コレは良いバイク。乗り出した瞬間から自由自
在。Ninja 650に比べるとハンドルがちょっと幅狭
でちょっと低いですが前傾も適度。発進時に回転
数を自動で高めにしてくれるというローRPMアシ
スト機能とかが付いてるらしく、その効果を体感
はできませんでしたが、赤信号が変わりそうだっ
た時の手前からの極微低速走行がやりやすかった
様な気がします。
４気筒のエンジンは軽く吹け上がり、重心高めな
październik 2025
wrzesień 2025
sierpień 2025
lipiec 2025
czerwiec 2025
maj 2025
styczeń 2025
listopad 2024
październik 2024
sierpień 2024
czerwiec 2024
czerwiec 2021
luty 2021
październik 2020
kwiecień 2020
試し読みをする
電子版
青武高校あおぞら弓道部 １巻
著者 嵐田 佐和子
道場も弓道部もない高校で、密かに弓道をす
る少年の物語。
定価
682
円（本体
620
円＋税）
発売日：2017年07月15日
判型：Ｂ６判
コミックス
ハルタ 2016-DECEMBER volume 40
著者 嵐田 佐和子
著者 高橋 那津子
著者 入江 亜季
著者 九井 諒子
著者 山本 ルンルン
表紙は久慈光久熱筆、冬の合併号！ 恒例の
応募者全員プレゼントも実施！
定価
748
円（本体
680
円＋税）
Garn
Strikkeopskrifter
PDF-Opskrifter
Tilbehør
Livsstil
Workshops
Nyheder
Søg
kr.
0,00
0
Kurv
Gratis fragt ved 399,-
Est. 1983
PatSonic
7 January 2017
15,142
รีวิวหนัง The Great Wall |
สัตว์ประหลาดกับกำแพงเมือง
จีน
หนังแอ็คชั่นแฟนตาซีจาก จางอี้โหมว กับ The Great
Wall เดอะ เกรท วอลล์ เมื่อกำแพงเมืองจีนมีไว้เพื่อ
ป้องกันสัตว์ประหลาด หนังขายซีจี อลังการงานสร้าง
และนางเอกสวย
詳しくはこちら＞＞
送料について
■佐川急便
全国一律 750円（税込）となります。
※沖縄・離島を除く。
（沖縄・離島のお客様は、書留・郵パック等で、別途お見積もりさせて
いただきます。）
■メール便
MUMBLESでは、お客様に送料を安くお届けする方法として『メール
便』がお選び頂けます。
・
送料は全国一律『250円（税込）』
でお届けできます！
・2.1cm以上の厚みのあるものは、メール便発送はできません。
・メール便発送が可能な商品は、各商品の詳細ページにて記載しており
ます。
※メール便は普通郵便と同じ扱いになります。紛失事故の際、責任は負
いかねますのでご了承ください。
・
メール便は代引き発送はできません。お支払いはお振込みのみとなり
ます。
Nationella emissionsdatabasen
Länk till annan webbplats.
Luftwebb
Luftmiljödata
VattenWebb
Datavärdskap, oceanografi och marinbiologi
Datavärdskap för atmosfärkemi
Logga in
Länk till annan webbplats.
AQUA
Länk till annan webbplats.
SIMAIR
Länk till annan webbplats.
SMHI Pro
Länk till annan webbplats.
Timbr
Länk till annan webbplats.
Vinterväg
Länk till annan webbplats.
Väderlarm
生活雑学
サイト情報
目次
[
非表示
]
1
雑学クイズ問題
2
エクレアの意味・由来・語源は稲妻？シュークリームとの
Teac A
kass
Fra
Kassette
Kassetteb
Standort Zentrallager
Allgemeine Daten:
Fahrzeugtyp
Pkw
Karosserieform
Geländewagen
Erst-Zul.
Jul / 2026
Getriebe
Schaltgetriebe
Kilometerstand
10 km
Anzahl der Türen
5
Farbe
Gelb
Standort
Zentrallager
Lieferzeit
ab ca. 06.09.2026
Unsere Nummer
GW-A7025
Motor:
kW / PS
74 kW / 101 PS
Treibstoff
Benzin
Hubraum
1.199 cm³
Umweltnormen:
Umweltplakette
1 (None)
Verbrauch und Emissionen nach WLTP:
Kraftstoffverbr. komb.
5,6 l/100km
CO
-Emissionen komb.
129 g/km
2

===

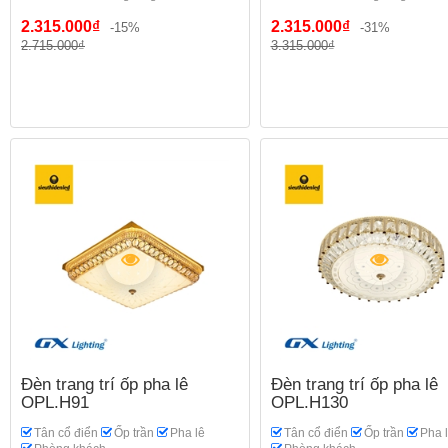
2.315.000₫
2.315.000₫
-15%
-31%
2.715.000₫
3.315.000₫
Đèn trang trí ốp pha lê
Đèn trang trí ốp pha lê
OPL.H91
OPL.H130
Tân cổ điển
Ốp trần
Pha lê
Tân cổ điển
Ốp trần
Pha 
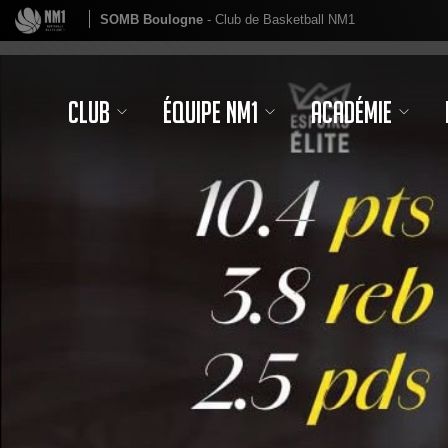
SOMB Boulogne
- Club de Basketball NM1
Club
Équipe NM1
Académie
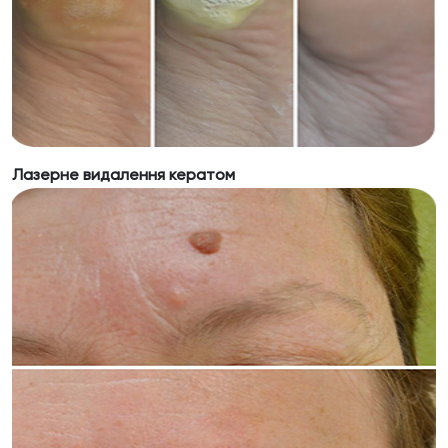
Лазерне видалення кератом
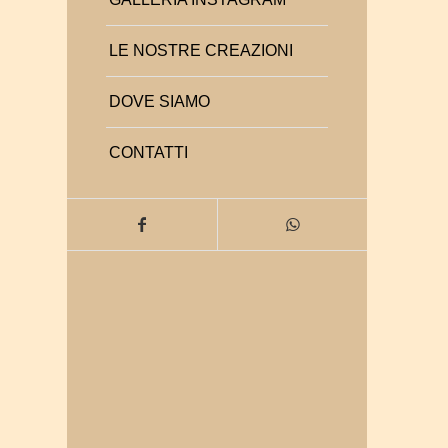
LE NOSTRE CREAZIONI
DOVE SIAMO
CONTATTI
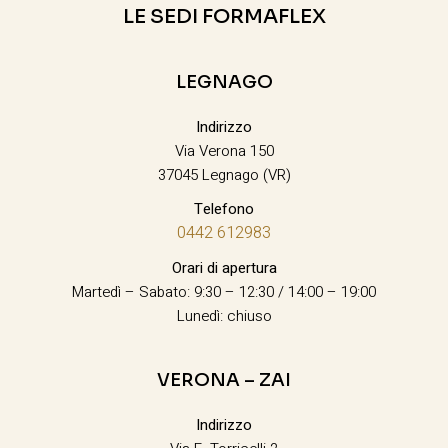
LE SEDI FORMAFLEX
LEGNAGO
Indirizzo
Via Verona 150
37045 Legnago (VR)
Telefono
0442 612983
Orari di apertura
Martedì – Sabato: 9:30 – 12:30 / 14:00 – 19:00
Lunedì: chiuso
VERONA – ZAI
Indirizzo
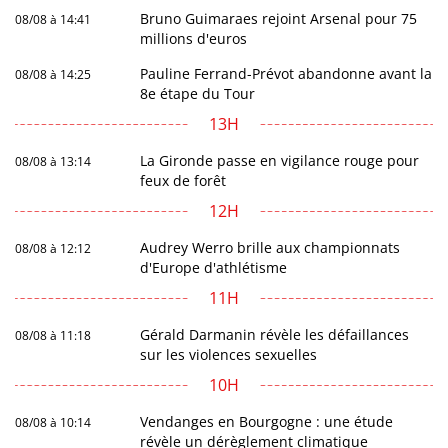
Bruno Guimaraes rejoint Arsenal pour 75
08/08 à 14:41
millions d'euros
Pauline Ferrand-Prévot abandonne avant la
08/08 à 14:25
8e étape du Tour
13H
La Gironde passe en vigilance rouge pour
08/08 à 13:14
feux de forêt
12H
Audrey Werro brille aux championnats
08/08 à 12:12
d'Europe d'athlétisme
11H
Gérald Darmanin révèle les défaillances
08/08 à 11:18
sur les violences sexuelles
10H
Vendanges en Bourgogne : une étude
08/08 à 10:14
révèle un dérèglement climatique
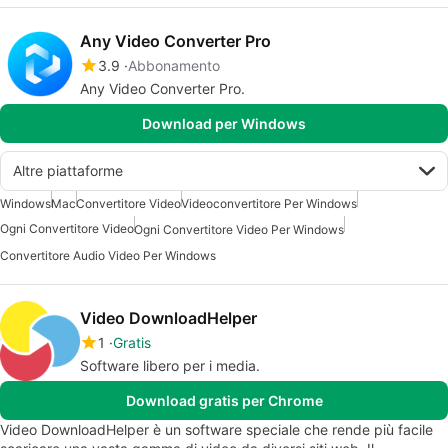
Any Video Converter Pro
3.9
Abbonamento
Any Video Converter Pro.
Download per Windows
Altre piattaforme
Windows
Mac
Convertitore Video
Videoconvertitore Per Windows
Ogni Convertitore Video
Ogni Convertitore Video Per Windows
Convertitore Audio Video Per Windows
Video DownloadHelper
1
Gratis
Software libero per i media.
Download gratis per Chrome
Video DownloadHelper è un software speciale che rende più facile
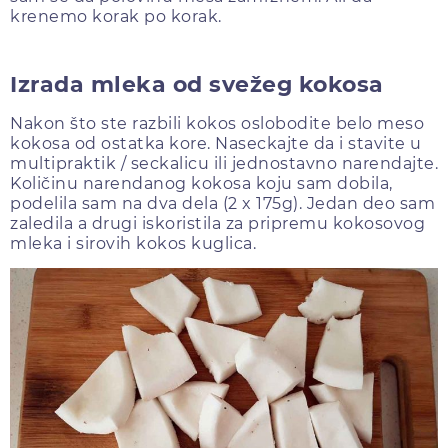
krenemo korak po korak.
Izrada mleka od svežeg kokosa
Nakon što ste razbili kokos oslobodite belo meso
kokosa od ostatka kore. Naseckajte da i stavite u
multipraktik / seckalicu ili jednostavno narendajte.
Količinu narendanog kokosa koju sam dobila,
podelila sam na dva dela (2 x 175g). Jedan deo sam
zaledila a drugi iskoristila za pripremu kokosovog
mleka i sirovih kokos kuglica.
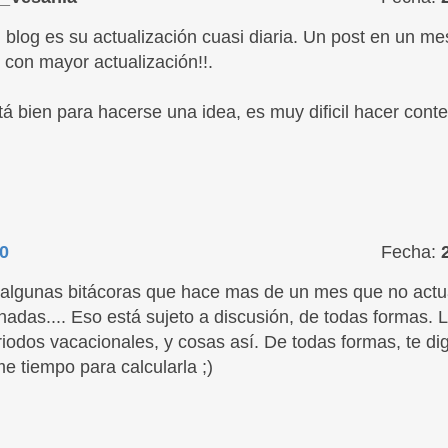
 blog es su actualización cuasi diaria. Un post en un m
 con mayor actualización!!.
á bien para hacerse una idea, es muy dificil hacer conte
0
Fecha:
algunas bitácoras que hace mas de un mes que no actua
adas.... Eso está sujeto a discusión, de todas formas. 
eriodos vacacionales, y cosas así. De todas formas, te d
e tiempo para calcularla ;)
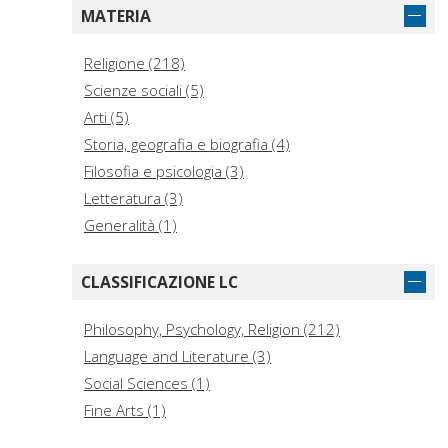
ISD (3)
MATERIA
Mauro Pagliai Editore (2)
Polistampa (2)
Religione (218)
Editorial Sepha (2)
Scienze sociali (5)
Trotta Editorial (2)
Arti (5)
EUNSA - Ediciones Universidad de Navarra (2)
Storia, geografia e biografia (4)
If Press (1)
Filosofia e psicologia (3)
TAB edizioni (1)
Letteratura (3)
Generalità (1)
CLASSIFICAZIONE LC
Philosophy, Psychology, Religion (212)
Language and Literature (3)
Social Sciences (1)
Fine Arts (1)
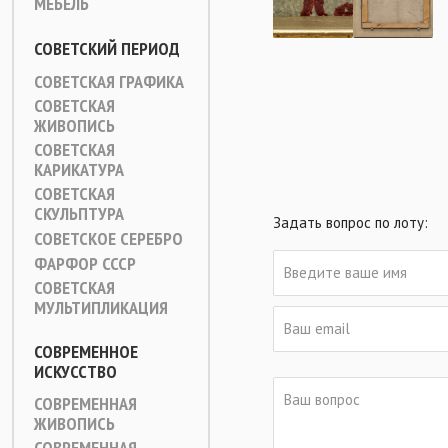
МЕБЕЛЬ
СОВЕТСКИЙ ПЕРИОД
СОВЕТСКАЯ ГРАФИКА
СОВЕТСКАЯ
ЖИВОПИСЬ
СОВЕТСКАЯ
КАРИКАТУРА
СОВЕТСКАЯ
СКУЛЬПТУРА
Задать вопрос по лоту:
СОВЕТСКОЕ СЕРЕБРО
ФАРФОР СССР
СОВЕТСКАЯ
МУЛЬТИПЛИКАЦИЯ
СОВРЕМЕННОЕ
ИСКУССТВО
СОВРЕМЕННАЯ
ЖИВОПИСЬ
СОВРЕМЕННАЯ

===

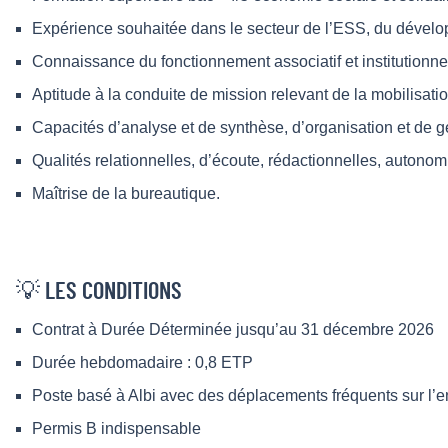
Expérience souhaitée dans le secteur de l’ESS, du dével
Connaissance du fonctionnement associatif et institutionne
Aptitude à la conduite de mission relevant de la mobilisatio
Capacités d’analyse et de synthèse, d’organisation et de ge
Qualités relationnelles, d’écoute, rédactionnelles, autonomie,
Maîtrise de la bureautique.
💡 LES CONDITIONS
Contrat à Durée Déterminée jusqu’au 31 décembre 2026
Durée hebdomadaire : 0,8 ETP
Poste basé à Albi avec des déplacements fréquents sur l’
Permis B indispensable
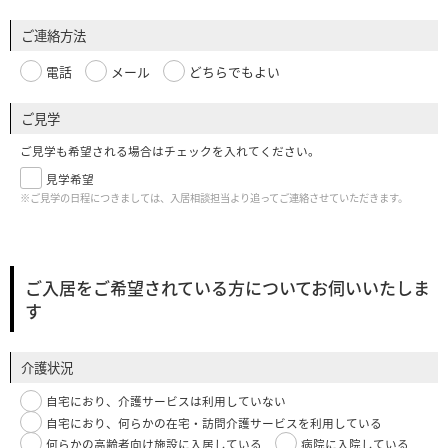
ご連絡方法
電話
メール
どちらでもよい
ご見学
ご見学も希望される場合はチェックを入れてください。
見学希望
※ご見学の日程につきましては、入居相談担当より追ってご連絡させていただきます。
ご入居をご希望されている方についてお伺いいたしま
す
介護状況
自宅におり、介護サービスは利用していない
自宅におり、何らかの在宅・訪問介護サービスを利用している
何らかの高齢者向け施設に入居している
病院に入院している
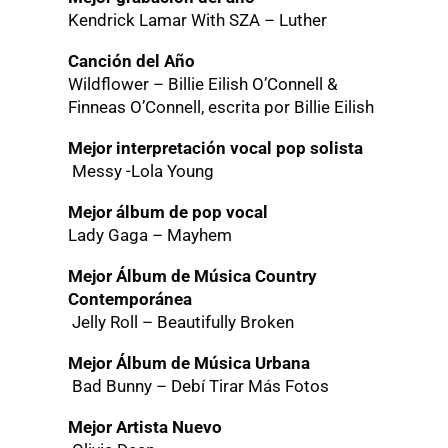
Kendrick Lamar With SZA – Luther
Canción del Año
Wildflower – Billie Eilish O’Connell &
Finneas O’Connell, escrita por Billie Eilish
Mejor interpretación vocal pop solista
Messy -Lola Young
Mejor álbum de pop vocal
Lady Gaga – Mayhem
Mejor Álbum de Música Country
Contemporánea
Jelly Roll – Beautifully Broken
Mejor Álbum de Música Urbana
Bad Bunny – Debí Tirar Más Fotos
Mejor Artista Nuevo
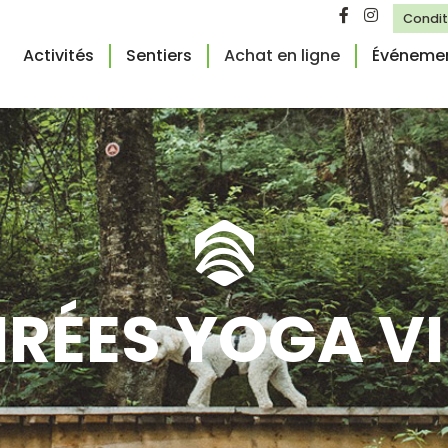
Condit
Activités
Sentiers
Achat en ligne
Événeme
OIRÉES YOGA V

===

## WORK TO BE COMPLETED
In the material above, transcribe exactly the lines beginning at the one with "Canción del Año" and ending at the one with "Bad Bunny – Debí Tirar Más Fotos", both included.

## RESPONSE TO THIS EXERCISE
Canción del Año
Wildflower – Billie Eilish O’Connell &
Finneas O’Connell, escrita por Billie Eilish
Mejor interpretación vocal pop solista
Messy -Lola Young
Mejor álbum de pop vocal
Lady Gaga – Mayhem
Mejor Álbum de Música Country
Contemporánea
Jelly Roll – Beautifully Broken
Mejor Álbum de Música Urbana
Bad Bunny – Debí Tirar Más Fotos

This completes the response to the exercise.